EXERCISE TEXT Block Start

Trump Tells Senators House Health Bill ‘Mean’

Honestly, I don’t even know what to say anymore.

WASHINGTON (AP) — President Donald Trump told Republican senators Tuesday that the House-passed health care bill he helped revive is “mean” and urged them to craft a version that is “more generous,” congressional sources said.

Trump’s remarks were a surprising slap at a Republican-written House measure that was shepherded by Speaker Paul Ryan, R-Wis., and whose passage the president lobbied for and praised. At a Rose Garden ceremony minutes after the bill’s narrow House passage on May 4, Trump called it “a great plan.”

The Senate GOP’s Plan to Repeal Obamacare: Don’t Let Anyone See Their bill

From Vox:

Senate Republicans have decided their plan to repeal and replace Obamacare wouldn’t fare well in the sun, and so they have shielded it from any public scrutiny.

The bill — its contents still a mystery — could be voted on in the coming weeks without any committee hearings, expert testimony, or public debate.

EXERCISE TEXT Block End

TASK OBJECTIVE
Decide whether each statement agrees with the news text on the health care bill. Answer yes or no and quote the deciding words of that text. 1. At a Rose Garden ceremony, Trump praised the House-passed bill as a great plan. 2. The Senate Republican bill is to go through committee hearings before any vote. 3. Trump asked Republican senators to produce a more generous version of the bill.

INPUT DATA Block Start

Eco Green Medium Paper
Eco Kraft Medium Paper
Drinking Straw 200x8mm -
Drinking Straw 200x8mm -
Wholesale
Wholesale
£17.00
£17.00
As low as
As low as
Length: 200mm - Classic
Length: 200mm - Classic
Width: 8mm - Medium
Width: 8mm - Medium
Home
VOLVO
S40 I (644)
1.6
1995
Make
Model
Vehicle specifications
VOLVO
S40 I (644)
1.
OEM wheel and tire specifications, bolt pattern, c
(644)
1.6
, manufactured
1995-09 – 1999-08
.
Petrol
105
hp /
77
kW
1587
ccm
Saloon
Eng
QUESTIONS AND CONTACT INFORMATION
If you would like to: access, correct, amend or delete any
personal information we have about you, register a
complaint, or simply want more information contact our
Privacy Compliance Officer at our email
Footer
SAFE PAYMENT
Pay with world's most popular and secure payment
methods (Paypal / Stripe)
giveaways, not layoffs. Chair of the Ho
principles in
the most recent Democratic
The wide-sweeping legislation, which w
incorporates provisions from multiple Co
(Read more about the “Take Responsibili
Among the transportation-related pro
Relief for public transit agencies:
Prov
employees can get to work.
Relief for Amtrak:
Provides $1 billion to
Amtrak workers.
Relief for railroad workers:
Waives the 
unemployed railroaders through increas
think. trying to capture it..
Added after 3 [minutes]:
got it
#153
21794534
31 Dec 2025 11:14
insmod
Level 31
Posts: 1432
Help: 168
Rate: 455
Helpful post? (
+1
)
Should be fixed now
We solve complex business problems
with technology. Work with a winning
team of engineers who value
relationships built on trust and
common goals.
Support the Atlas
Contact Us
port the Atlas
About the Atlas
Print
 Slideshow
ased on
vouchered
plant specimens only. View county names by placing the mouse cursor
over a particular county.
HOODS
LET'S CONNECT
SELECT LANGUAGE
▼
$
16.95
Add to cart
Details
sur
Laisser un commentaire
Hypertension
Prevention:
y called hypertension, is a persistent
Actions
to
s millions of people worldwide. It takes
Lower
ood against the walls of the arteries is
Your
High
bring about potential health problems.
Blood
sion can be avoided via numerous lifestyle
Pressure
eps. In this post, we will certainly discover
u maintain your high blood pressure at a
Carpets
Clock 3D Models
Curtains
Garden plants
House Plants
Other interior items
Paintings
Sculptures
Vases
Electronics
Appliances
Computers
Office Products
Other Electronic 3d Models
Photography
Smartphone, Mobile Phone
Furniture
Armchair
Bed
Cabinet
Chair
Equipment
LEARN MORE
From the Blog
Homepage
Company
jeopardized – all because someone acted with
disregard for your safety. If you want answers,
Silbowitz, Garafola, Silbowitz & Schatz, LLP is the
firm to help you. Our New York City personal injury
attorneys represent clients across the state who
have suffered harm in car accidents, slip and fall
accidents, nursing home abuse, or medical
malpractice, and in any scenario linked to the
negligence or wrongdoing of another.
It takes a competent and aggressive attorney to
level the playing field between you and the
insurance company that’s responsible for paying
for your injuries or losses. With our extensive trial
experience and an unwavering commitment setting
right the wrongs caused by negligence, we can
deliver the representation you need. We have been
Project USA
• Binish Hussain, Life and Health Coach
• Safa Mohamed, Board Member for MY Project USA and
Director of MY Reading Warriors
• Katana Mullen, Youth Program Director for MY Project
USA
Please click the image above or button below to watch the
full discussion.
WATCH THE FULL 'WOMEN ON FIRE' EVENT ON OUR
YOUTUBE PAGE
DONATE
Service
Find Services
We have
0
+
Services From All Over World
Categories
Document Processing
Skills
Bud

INPUT DATA Block End

ANSWER FOR THIS EXERCISE
1. Yes: "At a Rose Garden ceremony minutes after the bill’s narrow House passage on May 4, Trump called it “a great plan.”"
2. No: "could be voted on in the coming weeks without any committee hearings, expert testimony, or public debate."
3. Yes: "urged them to craft a version that is “more generous,”"